Some, however, are saying that the Sheriffs Association's press statement was simply a way to try to drum up opposition to Amendment 2, which would legalize medical marijuana in Florida and would require a minimum 60 percent approval rate from the state's voters in order to be passed.
"This argument that children are going to get a hold of edibles and it's going to cause them harm is absolutely absurd," Matt Morgan, an attorney and supporter of People United for Medical Marijuana, told Bay News 9 on Monday. "If one wanted to cause a child harm during Halloween, they could put rat poison in a Reese's Cup. Why would they give a child an edible lollipop as has been suggested by the No on 2 campaign?"
One recent study looked at children's unintentional consumption of marijuana in Colorado, and while the incidence of children ingesting marijuana did increase after Colorado's legalization of medical and recreational marijuana, children's consumption of it was often linked to the use of non-childproof containers or poor child supervision (on behalf of parents using the product) or product storage.

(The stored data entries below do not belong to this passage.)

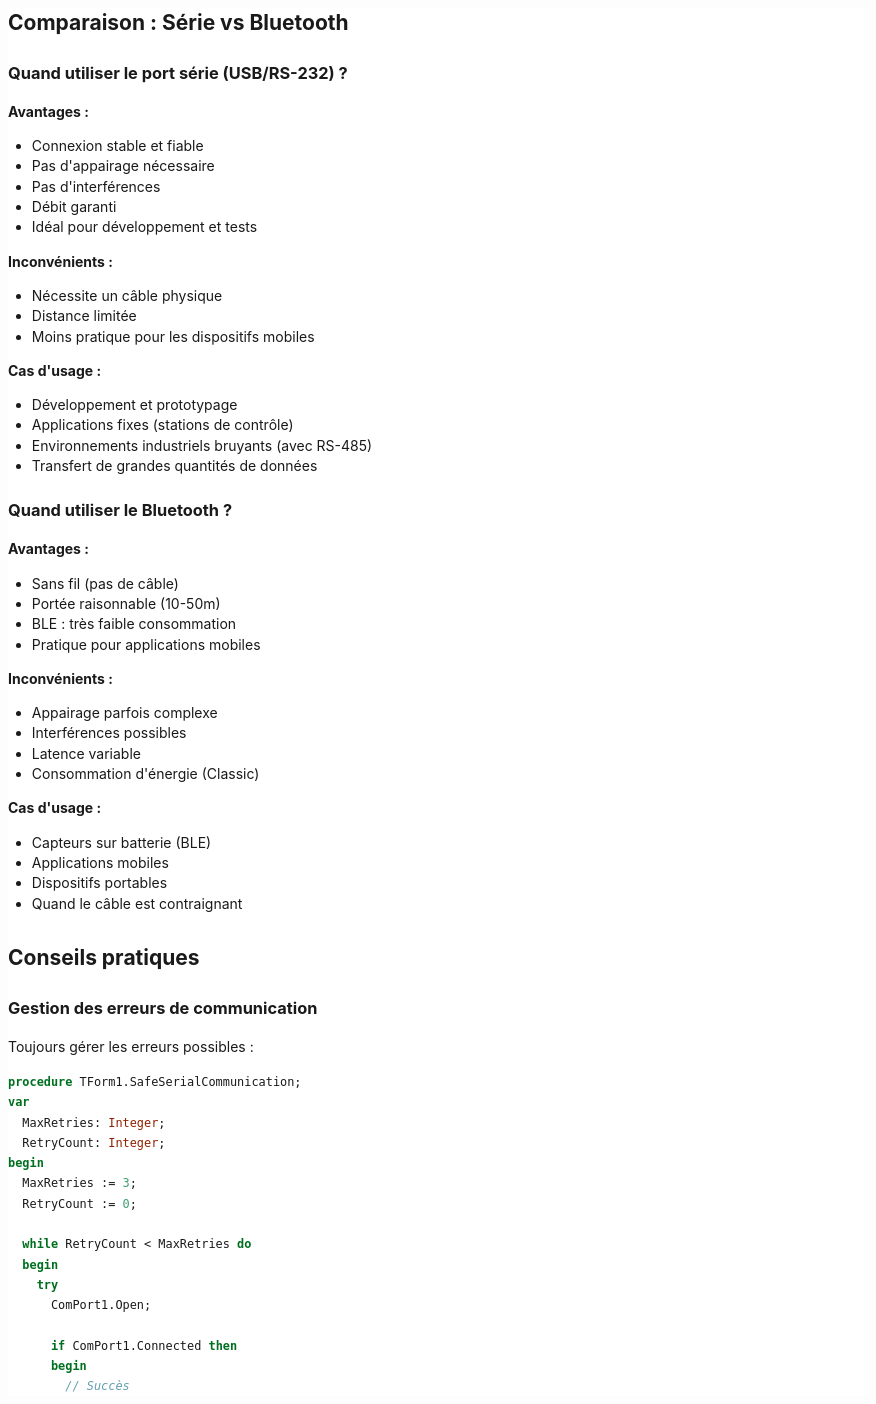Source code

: ## Comparaison : Série vs Bluetooth

### Quand utiliser le port série (USB/RS-232) ?

**Avantages :**
- Connexion stable et fiable
- Pas d'appairage nécessaire
- Pas d'interférences
- Débit garanti
- Idéal pour développement et tests

**Inconvénients :**
- Nécessite un câble physique
- Distance limitée
- Moins pratique pour les dispositifs mobiles

**Cas d'usage :**
- Développement et prototypage
- Applications fixes (stations de contrôle)
- Environnements industriels bruyants (avec RS-485)
- Transfert de grandes quantités de données

### Quand utiliser le Bluetooth ?

**Avantages :**
- Sans fil (pas de câble)
- Portée raisonnable (10-50m)
- BLE : très faible consommation
- Pratique pour applications mobiles

**Inconvénients :**
- Appairage parfois complexe
- Interférences possibles
- Latence variable
- Consommation d'énergie (Classic)

**Cas d'usage :**
- Capteurs sur batterie (BLE)
- Applications mobiles
- Dispositifs portables
- Quand le câble est contraignant

## Conseils pratiques

### Gestion des erreurs de communication

Toujours gérer les erreurs possibles :

```pascal
procedure TForm1.SafeSerialCommunication;
var
  MaxRetries: Integer;
  RetryCount: Integer;
begin
  MaxRetries := 3;
  RetryCount := 0;

  while RetryCount < MaxRetries do
  begin
    try
      ComPort1.Open;

      if ComPort1.Connected then
      begin
        // Succès
```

However, when it came to giving examples of other states experiencing marijuana-laced Halloween candy, Demings was unable to provide any.
Whether you think the Florida Sheriffs Association's concerns are legitimate, it's likely best to proceed with the same Halloween safety tips safety officials have always recommended: check children's candy thoroughly, look out for allergy triggers, and fish choking hazards out of their trick-or-treating bags before they start snacking. If you're inspecting your kids' candy before they consume it, you'll likely catch any errant "Pot-tarts" or "Nugtella" treats in their bags, as well.